Oil prices changed little in early trading on Friday, following steep declines in the previous session, as diminishing prospects for a near-term peace arrangement linked to US-Iran talks left traders cautious.
By 0003 GMT, Brent crude futures were at $95.24 a barrel, down $0.21 or 0.22% from the prior close, after having settled 2.84% lower in the previous session. U.S. West Texas Intermediate (WTI) crude was trading at $92.94 a barrel, off $0.10 or 0.11%, following a 3.1% fall on Thursday.
Despite the recent volatility, both benchmark contracts were poised to record their first weekly gain in three weeks. WTI was up more than 6% for the week, a rebound that accompanied renewed fighting in the Middle East even as US-mediated discussions aimed at reducing hostilities involving Iran continued with no clear near-term resolution.
Market participants remain attentive to disruptions around the Strait of Hormuz, through which roughly one-fifth of the world's oil flows. Observers noted that traffic in the waterway remained limited, reinforcing concerns about supplies. Several analysts also highlighted a draw in global oil inventories that, if sustained, could contribute to a pronounced price increase in the third quarter.
Geopolitical developments weighed on sentiment. Hezbollah leader Naim Qassem publicly rejected a US-brokered agreement between Israel and the Lebanese government intended to halt fighting. Separately, Iran has made a ceasefire in Lebanon a formal precondition for any peace deal with Washington, adding complexity to negotiations.
At the same time, U.S. President Donald Trump said he believed progress was being made between Israel and Lebanon and that Lebanon deserved to have peace. But market commentary suggested that such statements have done little to lift sustained optimism. "Any optimism remains heavily clouded by a tangled web of headlines and counter-headlines," said IG market analyst Tony Sycamore.
On fundamentals, OPEC maintained its forecast for oil demand growth at 1.2 million barrels per day for the year, Secretary General Haitham Al Ghais said, signalling the group's view that global consumption growth remains intact despite regional conflict and disruptions at the Strait of Hormuz.

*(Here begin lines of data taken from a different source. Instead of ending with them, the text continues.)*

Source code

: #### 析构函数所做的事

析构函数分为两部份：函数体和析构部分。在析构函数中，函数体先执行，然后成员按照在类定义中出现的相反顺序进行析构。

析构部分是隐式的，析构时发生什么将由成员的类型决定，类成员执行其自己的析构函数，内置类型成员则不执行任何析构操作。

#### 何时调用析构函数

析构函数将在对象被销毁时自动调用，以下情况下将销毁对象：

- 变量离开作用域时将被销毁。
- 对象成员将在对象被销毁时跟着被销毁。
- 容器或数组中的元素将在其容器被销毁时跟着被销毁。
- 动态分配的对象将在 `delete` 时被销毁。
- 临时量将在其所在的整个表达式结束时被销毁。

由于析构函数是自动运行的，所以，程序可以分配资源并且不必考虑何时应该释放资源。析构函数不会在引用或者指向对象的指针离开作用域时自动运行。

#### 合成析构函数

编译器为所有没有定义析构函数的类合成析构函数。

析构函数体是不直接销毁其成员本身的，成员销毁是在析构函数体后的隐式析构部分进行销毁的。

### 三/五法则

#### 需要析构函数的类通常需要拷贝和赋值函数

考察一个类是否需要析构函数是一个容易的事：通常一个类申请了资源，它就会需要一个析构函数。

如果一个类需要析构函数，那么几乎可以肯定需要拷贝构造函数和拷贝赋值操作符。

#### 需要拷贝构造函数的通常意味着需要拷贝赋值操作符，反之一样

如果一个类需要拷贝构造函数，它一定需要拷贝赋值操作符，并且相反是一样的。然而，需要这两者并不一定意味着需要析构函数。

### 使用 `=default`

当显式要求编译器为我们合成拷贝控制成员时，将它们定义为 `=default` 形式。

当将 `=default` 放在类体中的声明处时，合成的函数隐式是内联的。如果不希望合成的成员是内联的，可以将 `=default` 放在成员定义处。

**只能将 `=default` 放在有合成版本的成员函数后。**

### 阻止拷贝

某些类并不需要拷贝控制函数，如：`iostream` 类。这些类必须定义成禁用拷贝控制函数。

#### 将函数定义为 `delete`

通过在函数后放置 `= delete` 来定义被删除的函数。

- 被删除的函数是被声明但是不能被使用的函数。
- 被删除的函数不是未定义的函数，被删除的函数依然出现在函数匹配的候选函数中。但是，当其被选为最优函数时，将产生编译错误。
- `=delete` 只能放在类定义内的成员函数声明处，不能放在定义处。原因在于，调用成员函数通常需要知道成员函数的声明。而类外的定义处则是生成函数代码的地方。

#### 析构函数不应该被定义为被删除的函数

Shipping data pointed to a significant decline in Iranian oil shipments, with exports falling to their lowest level in six years, mainly attributed to a US naval blockade. Traders also noted that weak demand from China has pressured prices for Iranian barrels in particular.
From a technical standpoint, some market analysts continue to see upside risks for WTI provided the contract remains above trendline support in the low $80s. That view suggests price direction will be influenced by both technical levels and the evolving supply-demand backdrop tied to geopolitical developments and inventory trends.